Thursday, January 5, 2012

Should a Corporation Be Able to Claw Back Executive Compensation If the Stock Crashes Due to Market

Due to the political rhetoric of class warfare it seems as if the public doesn't want executives to earn big bonuses and high salaries. Many in Washington DC, especially the politicians that are socialist leaning want to curb these excess bonuses and payments to the boards of directors, and executive management. Still, most of those in the corporate world and investment world believe that it should be up to the shareholders to decide. Okay so let's talk about this shall we?

It is amazing when shareholders are asked to vote, they will often approve big bonuses, huge stock options, and higher salaries for executives that increase the stock price in any given quarter or year. The shareholders could be said to be greedy, but they own the company, and who is to debate that? They own the company, and they should decide how much the corporate executives are paid, not politicians in Washington DC, or the 99% who are occupying the park who don't actually own any stock in the company.
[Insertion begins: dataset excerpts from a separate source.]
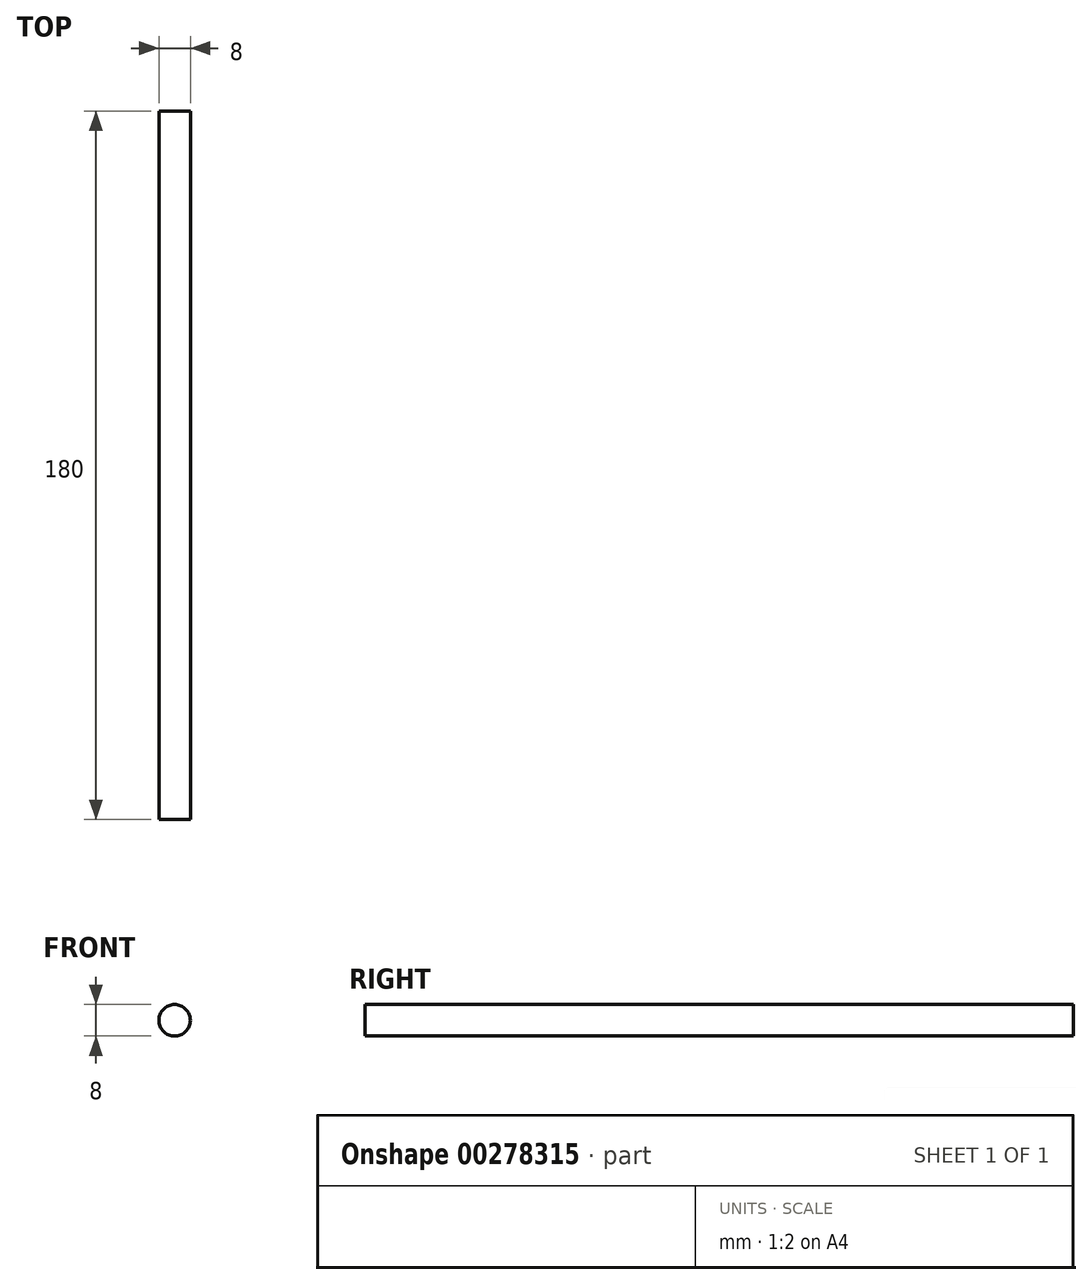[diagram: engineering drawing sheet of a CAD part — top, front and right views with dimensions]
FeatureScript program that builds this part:
annotation { "Feature Type Name" : "Feature", "Feature Type Description" : "" }
export const myFeature = defineFeature(function(context is Context, id is Id, definition is map)
    precondition{}
    {
        {
            var Q0;
            Q0=qCreatedBy(makeId("Front.planeOp"),FACE);
            var sketch = newSketch(context, id + "F0", { "sketchPlane" : qUnion([Q0])});
            skCircle(sketch, "E0", {"center": v(0, 0) * mm, "radius": 4 * mm});
            skSolve(sketch);
        }
        {
            var Q0;
            Q0=makeQuery(id+"F0.imprint","IMPRINT",FACE,{"disambiguationData":[TD([[makeQuery(id+"F0.imprint","IMPRINT",EDGE,{"derivedFrom":sQuery(id+"F0.wireOp",EDGE,"E0")}),1.0]])]});
            extrude(context, id + "F1", {"entities" : qUnion([Q0]), "endBound" : BoundingType.SYMMETRIC, "depth" : 180 * mm});
        }
    });
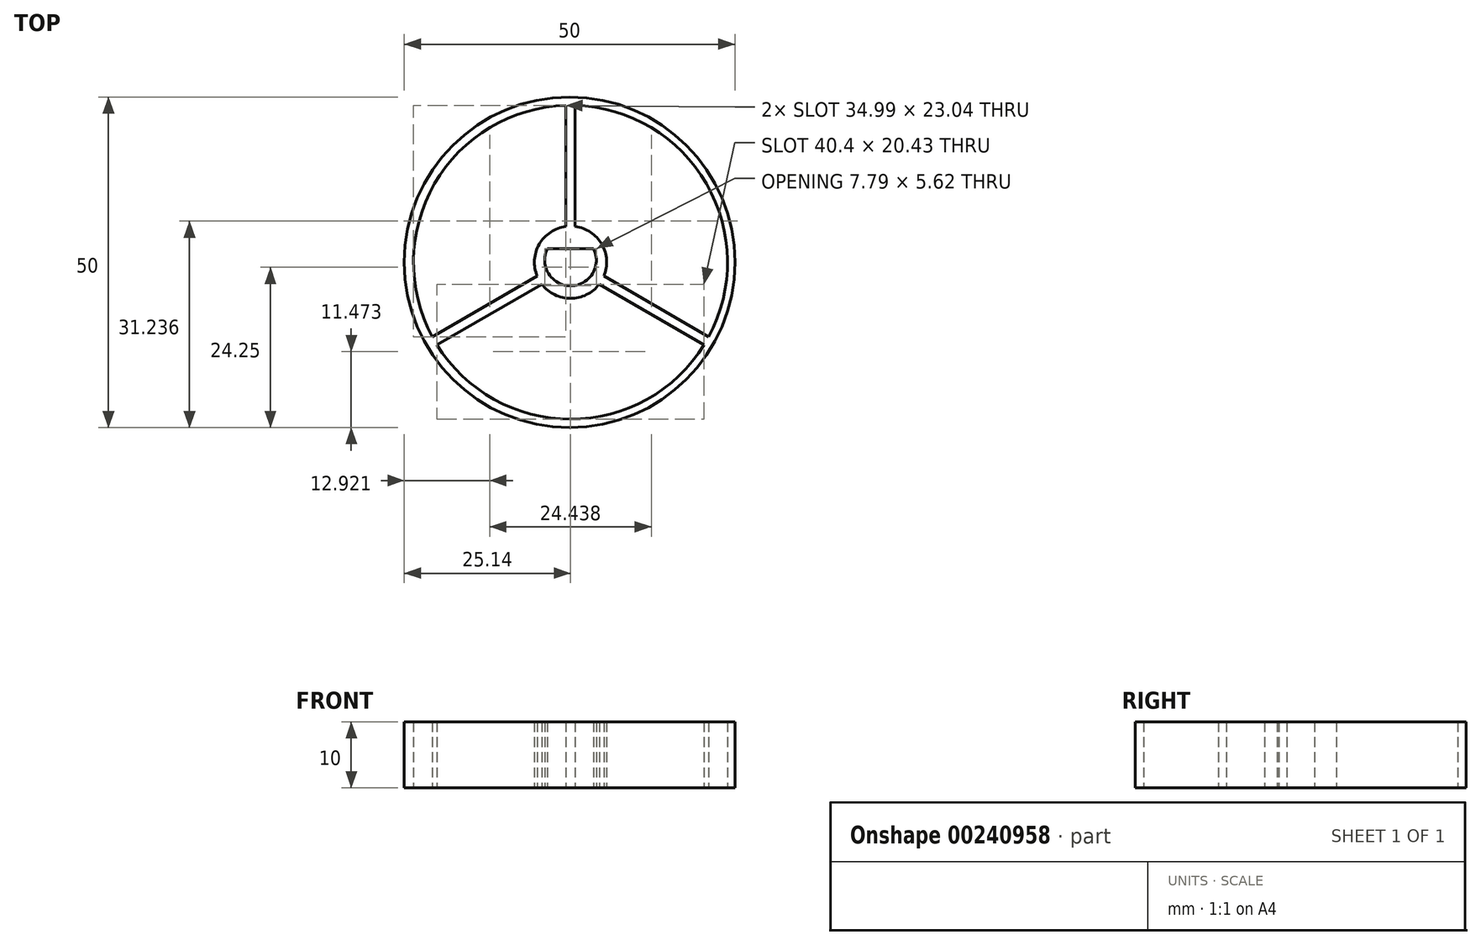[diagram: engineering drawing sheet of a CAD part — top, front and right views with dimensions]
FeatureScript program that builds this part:
annotation { "Feature Type Name" : "Feature", "Feature Type Description" : "" }
export const myFeature = defineFeature(function(context is Context, id is Id, definition is map)
    precondition{}
    {
        {
            var Q0;
            Q0=qCreatedBy(makeId("Top.planeOp"),FACE);
            var sketch = newSketch(context, id + "F0", { "sketchPlane" : qUnion([Q0])});
            skCircle(sketch, "E0", {"center": v(0, 0) * mm, "radius": 23.74 * mm});
            skCircle(sketch, "E1", {"center": v(0, 0) * mm, "radius": 5.46 * mm});
            skCircle(sketch, "E2", {"center": v(-0.14, 0) * mm, "radius": 25 * mm});
            skLineSegment(sketch, "E3", {"start": v(0, 0) * mm, "end": v(0, 2.06) * mm});
            skLineSegment(sketch, "E4", {"start": v(0, 2.06) * mm, "end": v(3.5, 2.06) * mm});
            skLineSegment(sketch, "E5.MirrorCS", {"start": v(0, 2.06) * mm, "end": v(-3.5, 2.06) * mm});
            skLineSegment(sketch, "E6", {"start": v(0, 0) * mm, "end": v(-0.69, 0) * mm});
            skArc(sketch, "E7", {"start": v(-3.5, 2.06) * mm, "mid": v(0, -3.56) * mm, "end": v(3.5, 2.06) * mm});
            skLineSegment(sketch, "E8", {"start": v(0, 5.46) * mm, "end": v(0, 8.26) * mm});
            skLineSegment(sketch, "E9", {"start": v(0.7, 5.42) * mm, "end": v(0.7, 23.73) * mm});
            skLineSegment(sketch, "E10.MirrorCS", {"start": v(-0.7, 5.42) * mm, "end": v(-0.7, 23.73) * mm});
            skLineSegment(sketch, "E11.1.0", {"start": v(-4.34, -3.31) * mm, "end": v(-20.2, -12.47) * mm});
            skLineSegment(sketch, "E11.1.1", {"start": v(-4.73, -2.73) * mm, "end": v(-7.15, -4.13) * mm});
            skLineSegment(sketch, "E11.1.2", {"start": v(-5.04, -2.1) * mm, "end": v(-20.9, -11.26) * mm});
            skLineSegment(sketch, "E11.2.0", {"start": v(5.04, -2.1) * mm, "end": v(20.9, -11.26) * mm});
            skLineSegment(sketch, "E11.2.1", {"start": v(4.73, -2.73) * mm, "end": v(7.15, -4.13) * mm});
            skLineSegment(sketch, "E11.2.2", {"start": v(4.34, -3.31) * mm, "end": v(20.2, -12.47) * mm});
            skSolve(sketch);
        }
        {
            var Q0;
            {var subQ3=sQuery(id+"F0.wireOp",EDGE,"9cbbce0d-44af-443e-9ff7-fb77b417e9e4.1.0");Q0=makeQuery(id+"F0.imprint","IMPRINT",FACE,{"disambiguationData":[TD([[makeQuery(id+"F0.imprint","IMPRINT",EDGE,{"derivedFrom":subQ3}),1.0]])]});}
            var Q1;
            {var subQ0=sQuery(id+"F0.wireOp",EDGE,"9cbbce0d-44af-443e-9ff7-fb77b417e9e4.2.0");Q1=makeQuery(id+"F0.imprint","IMPRINT",FACE,{"disambiguationData":[TD([[makeQuery(id+"F0.imprint","IMPRINT",EDGE,{"derivedFrom":subQ0}),1.0]])]});}
            var Q2;
            {var subQ0=sQuery(id+"F0.wireOp",EDGE,"t2yBcWTn-LMue-Bi6q-U126-1WM4RbREa5Lm");Q2=makeQuery(id+"F0.imprint","IMPRINT",FACE,{"disambiguationData":[TD([[makeQuery(id+"F0.imprint","IMPRINT",EDGE,{"derivedFrom":subQ0}),1.0]])]});}
            var Q3;
            Q3=makeQuery(id+"F0.imprint","IMPRINT",FACE,{"disambiguationData":[TD([[makeQuery(id+"F0.imprint","IMPRINT",EDGE,{"derivedFrom":sQuery(id+"F0.wireOp",EDGE,"E2")}),1.0]])]});
            var Q4;
            Q4=makeQuery(id+"F0.imprint","IMPRINT",FACE,{"disambiguationData":[TD([[makeQuery(id+"F0.imprint","IMPRINT",EDGE,{"derivedFrom":sQuery(id+"F0.wireOp",EDGE,"Y1c1QNMm-E33b-wAjd-OVlq-eLRLgHN1sDjT")}),-1.0]])]});
            var Q5;
            Q5=makeQuery(id+"F0.imprint","IMPRINT",FACE,{"disambiguationData":[TD([[makeQuery(id+"F0.imprint","IMPRINT",EDGE,{"derivedFrom":sQuery(id+"F0.wireOp",EDGE,"C1ypOye7-ufjt-MNcX-06jI-t4Vzyp0LE8jm")}),1.0]])]});
            var Q6;
            Q6=makeQuery(id+"F0.imprint","IMPRINT",FACE,{"disambiguationData":[TD([[makeQuery(id+"F0.imprint","IMPRINT",EDGE,{"derivedFrom":sQuery(id+"F0.wireOp",EDGE,"E4")}),1.0]])]});
            var Q7;
            {var subQ0=sQuery(id+"F0.wireOp",EDGE,"E11.1.0");Q7=makeQuery(id+"F0.imprint","IMPRINT",FACE,{"disambiguationData":[TD([[makeQuery(id+"F0.imprint","IMPRINT",EDGE,{"derivedFrom":subQ0}),-1.0]])]});}
            var Q8;
            {var subQ0=sQuery(id+"F0.wireOp",EDGE,"E9");Q8=makeQuery(id+"F0.imprint","IMPRINT",FACE,{"disambiguationData":[TD([[makeQuery(id+"F0.imprint","IMPRINT",EDGE,{"derivedFrom":subQ0}),1.0]])]});}
            var Q9;
            {var subQ0=sQuery(id+"F0.wireOp",EDGE,"E11.2.0");Q9=makeQuery(id+"F0.imprint","IMPRINT",FACE,{"disambiguationData":[TD([[makeQuery(id+"F0.imprint","IMPRINT",EDGE,{"derivedFrom":subQ0}),-1.0]])]});}
            extrude(context, id + "F1", {"entities" : qUnion([Q0, Q1, Q2, Q3, Q4, Q5, Q6, Q7, Q8, Q9]), "depth" : 10 * mm});
        }
    });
You see my point?

Another interesting issue of contention is that often when the market is in full swing, in a bull market, many of these corporations make hand-over-fist in quarterly profits, and the stock price rises dramatically, even though the executives running the company had very little to do with it. During these periods the executives also get bonuses, often bonuses they do not deserve.

Incidentally, it is common for minority shareholders to file class-action lawsuits requesting to claw back the bonuses from executives after the market falls, the profits collapse, or the economy tanks. Should a Corporation be able to claw back executive compensation if the stock market crashes? It doesn't seem realistically fair to do so, but then again it isn't really fair to overpay and get huge bonuses to executives that had nothing to do with the increase of stock price during a bull market either.

Now then, whose fault is all this anyway? It seems to me that it's everyone's fault, but more so it is a snapshot of our society looking for short-term gain over long term value, profitability, and growth. Executives should not be rewarded for something they didn't do, nor penalized for something that isn't their fault. Nevertheless, they should see the road signs ahead, the writing on the wall, and position the company in a safer realm prior to the downturns, just as they should to make hay on the upswing.